Partilerin ve örgütlerin tepe organlarının değişken süreçler ve öznellikler karşısında yetersiz kalmaları normaldir. Kralın çıplak olduğunu söyleyecek çocukların yetişmediği bir kültürdeyse, gören ve gördüğünü (her platformda) söyleyen muhalif öznelere ihtiyaç vardır

Politik-ilik

MURAT MÜFETTİŞOĞLU

"İnsan insana nasıl hükmeder, Winston?” Winston biraz düsünüp “Acı çektirerek” dedi.

Politbüro, SSCB döneminde parti politikalarını belirleyen en üst organdı; 1991’de SSCB’nin dağılmasıyla sona erdi.
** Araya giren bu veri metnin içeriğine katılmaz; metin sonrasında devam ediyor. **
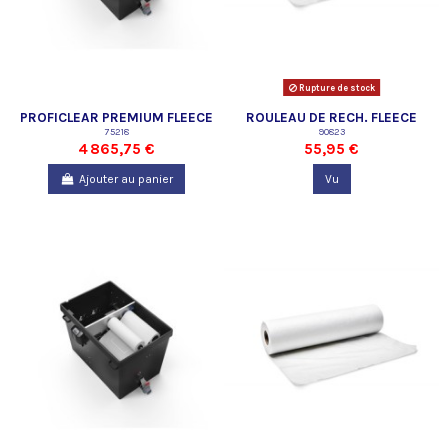
Rupture de stock
PROFICLEAR PREMIUM FLEECE
ROULEAU DE RECH. FLEECE
500
75218
90823
500
4 865,75 €
55,95 €
Ajouter au panier
Vu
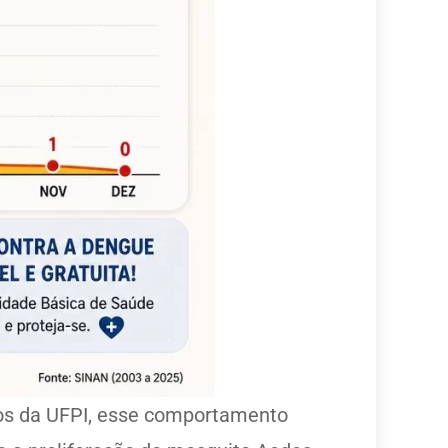
dos da UFPI, esse comportamento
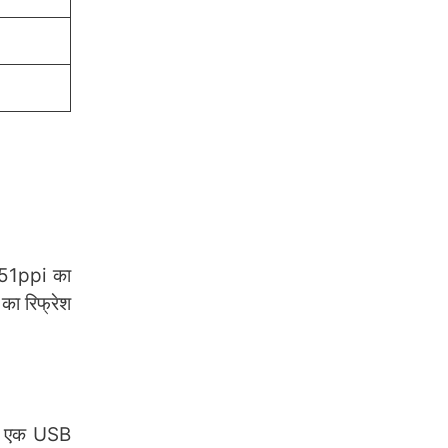
451ppi का
का रिफ्रेश
ाथ एक USB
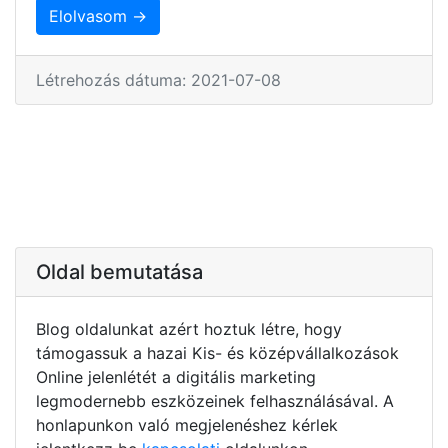
Elolvasom →
Létrehozás dátuma: 2021-07-08
Oldal bemutatása
Blog oldalunkat azért hoztuk létre, hogy
támogassuk a hazai Kis- és középvállalkozások
Online jelenlétét a digitális marketing
legmodernebb eszközeinek felhasználásával. A
honlapunkon való megjelenéshez kérlek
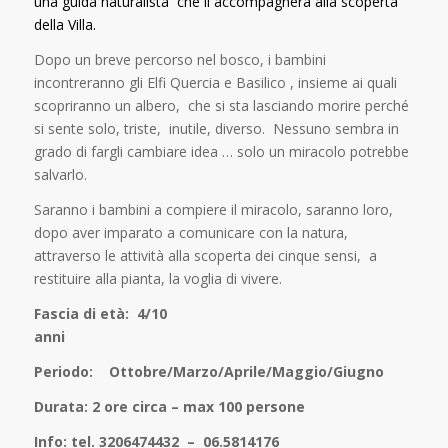
una guida naturalista che li accompagnerà alla scoperta
della Villa.
Dopo un breve percorso nel bosco, i bambini
incontreranno gli Elfi Quercia e Basilico , insieme ai quali
scopriranno un albero, che si sta lasciando morire perché
si sente solo, triste, inutile, diverso. Nessuno sembra in
grado di fargli cambiare idea … solo un miracolo potrebbe
salvarlo.
Saranno i bambini a compiere il miracolo, saranno loro,
dopo aver imparato a comunicare con la natura,
attraverso le attività alla scoperta dei cinque sensi, a
restituire alla pianta, la voglia di vivere.
Fascia di età: 4/10
ann
Periodo: Ottobre/Marzo/Aprile/Maggio/Giugno
Durata: 2 ore circa – max 100 persone
Info: tel. 3206474432 – 06.5814176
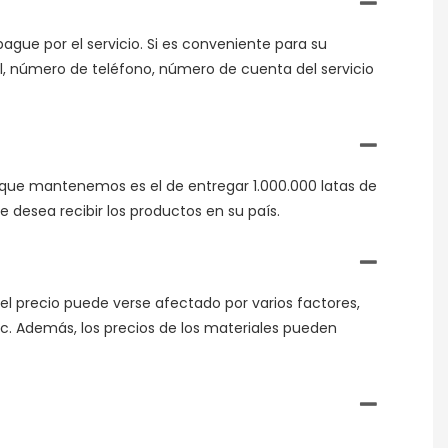
ague por el servicio. Si es conveniente para su
l, número de teléfono, número de cuenta del servicio
d que mantenemos es el de entregar 1.000.000 latas de
 desea recibir los productos en su país.
el precio puede verse afectado por varios factores,
etc. Además, los precios de los materiales pueden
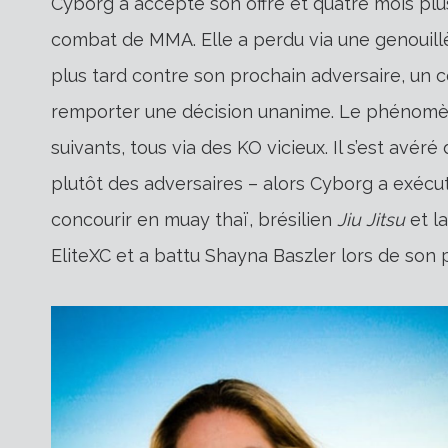
Cyborg a accepté son offre et quatre mois plus
combat de MMA. Elle a perdu via une genouillèr
plus tard contre son prochain adversaire, un 
remporter une décision unanime. Le phénomè
suivants, tous via des KO vicieux. Il s’est avéré
plutôt des adversaires – alors Cyborg a exécu
concourir en muay thaï, brésilien
Jiu Jitsu
et la
EliteXC et a battu Shayna Baszler lors de son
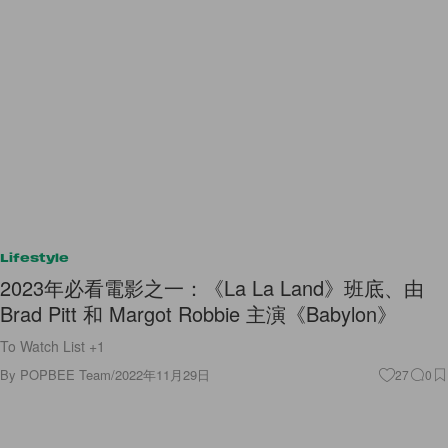
Lifestyle
2023年必看電影之一：《La La Land》班底、由
Brad Pitt 和 Margot Robbie 主演《Babylon》
To Watch List +1
By
POPBEE Team
/
2022年11月29日
27
0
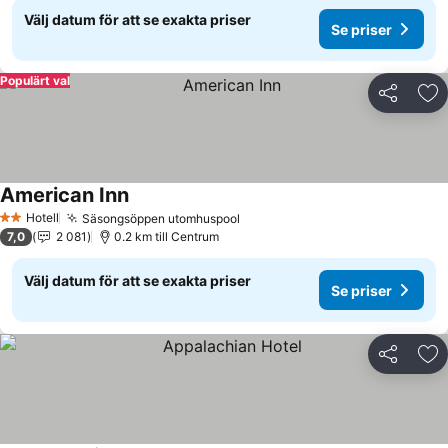
Välj datum för att se exakta priser
Se priser
Populärt val
Dela
Läg
American Inn
Hotell
Säsongsöppen utomhuspool
2 Stjärnor
7,0
2 081
0.2 km till Centrum
Välj datum för att se exakta priser
Se priser
Dela
Läg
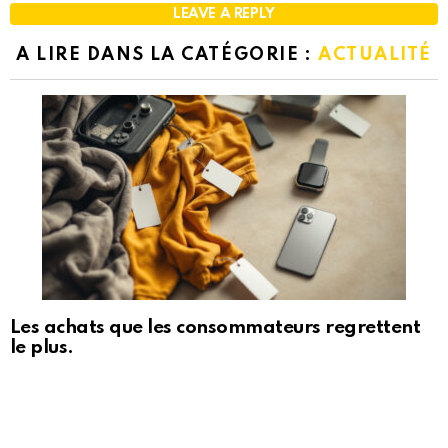
LEAVE A REPLY
A LIRE DANS LA CATÉGORIE :
ACTUALITÉ
Les achats que les consommateurs regrettent
le plus.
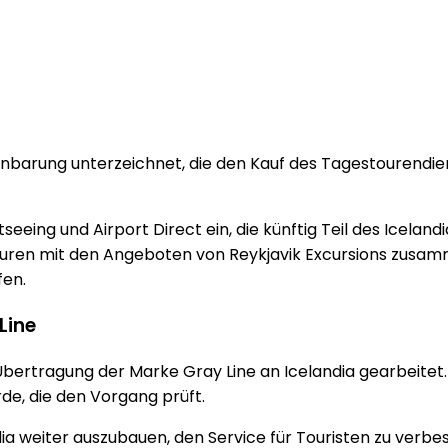
nbarung unterzeichnet, die den Kauf des Tagestourendien
seeing und Airport Direct ein, die künftig Teil des Icela
uren mit den Angeboten von Reykjavik Excursions zusamm
fen.
Line
r Übertragung der Marke Gray Line an Icelandia gearbeite
e, die den Vorgang prüft.
ia weiter auszubauen, den Service für Touristen zu verbess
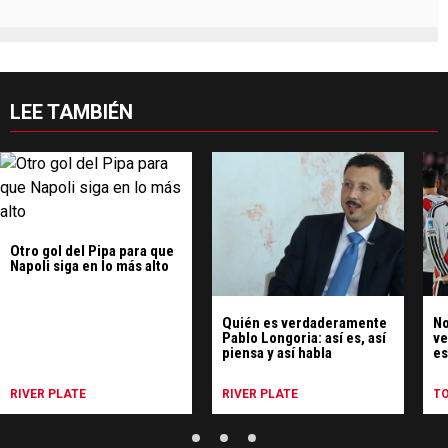
LEE TAMBIÉN
Otro gol del Pipa para que
Napoli siga en lo más alto
Quién es verdaderamente
No
Pablo Longoria: así es, así
ve
piensa y así habla
es
Ce
RIVER PLATE
RIVER PLATE
T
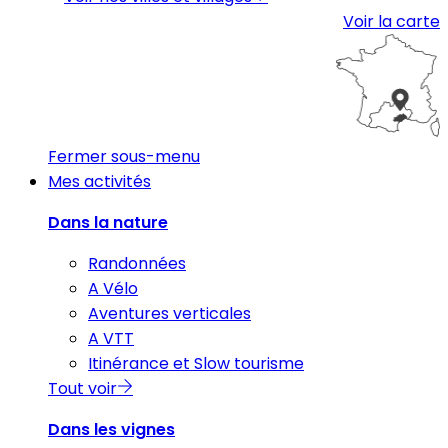
Voir la carte
Fermer sous-menu
Mes activités
Dans la nature
Randonnées
A Vélo
Aventures verticales
A VTT
Itinérance et Slow tourisme
Tout voir
Dans les vignes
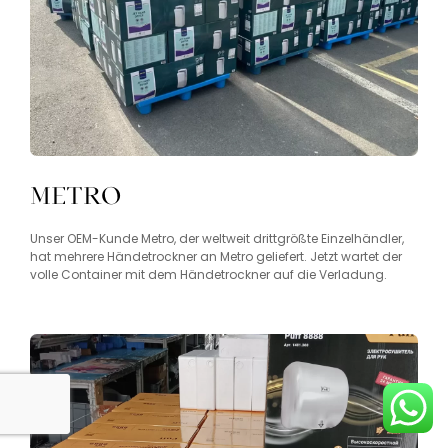
Metro
Unser OEM-Kunde Metro, der weltweit drittgrößte Einzelhändler,
hat mehrere Händetrockner an Metro geliefert. Jetzt wartet der
volle Container mit dem Händetrockner auf die Verladung.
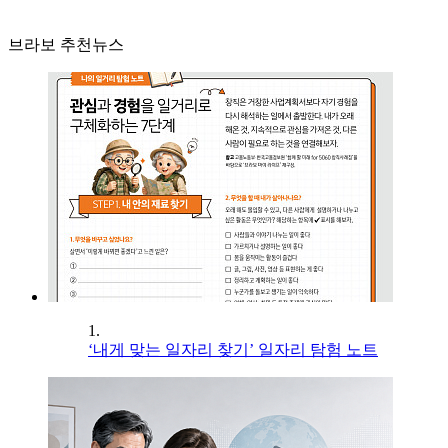
브라보 추천뉴스
1.
‘내게 맞는 일자리 찾기’ 일자리 탐험 노트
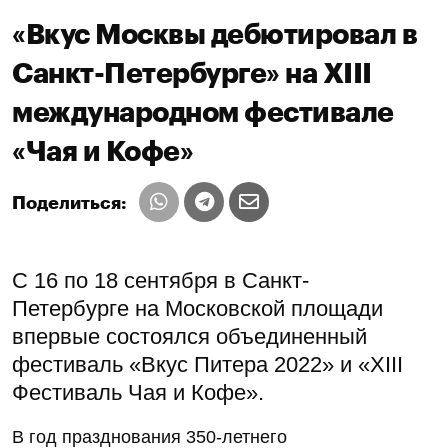
«Вкус Москвы дебютировал в
Санкт-Петербурге» на XIII
международном фестивале
«Чая и Кофе»
Поделиться:
С 16 по 18 сентября в Санкт-
Петербурге на Московской площади
впервые состоялся объединенный
фестиваль «Вкус Питера 2022» и «XIII
Фестиваль Чая и Кофе».
В год празднования 350-летнего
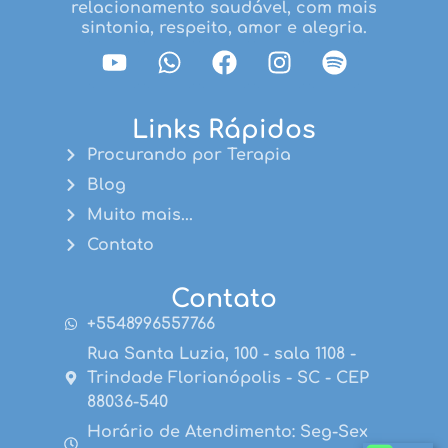
relacionamento saudável, com mais
sintonia, respeito, amor e alegria.
Links Rápidos
Procurando por Terapia
Blog
Muito mais...
Contato
Contato
+5548996557766
Rua Santa Luzia, 100 - sala 1108 -
Trindade Florianópolis - SC - CEP
88036-540
Horário de Atendimento: Seg-Sex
Rusya Devlet Başkanı Vladimir Putin’in, gelecek başkanlık dönemi için “ideolojik destek ve yeni ekip oluşturma” arayışları içinde olduğu, bu sebeple ‘Politbüro 2.0’ tartışmaları başlattığı söyleniyor.

Ne Politbüro’nun geçmiş faaliyetlerini yorumlamak, ne de Rusya’nın mutat başkanının destek arayışları hakkında aktüel değerlendirmeler yapmak niyetindeyiz. Niyetimiz; ‘politika belirleyen büro’ olarak da açabileceğimiz ‘polit-büro’ kavramından yola çıkarak deneysel bir yazı kaleme almak, mümkünse daha işe yarar bir kavramın içini doldurmaya çalışmaktır.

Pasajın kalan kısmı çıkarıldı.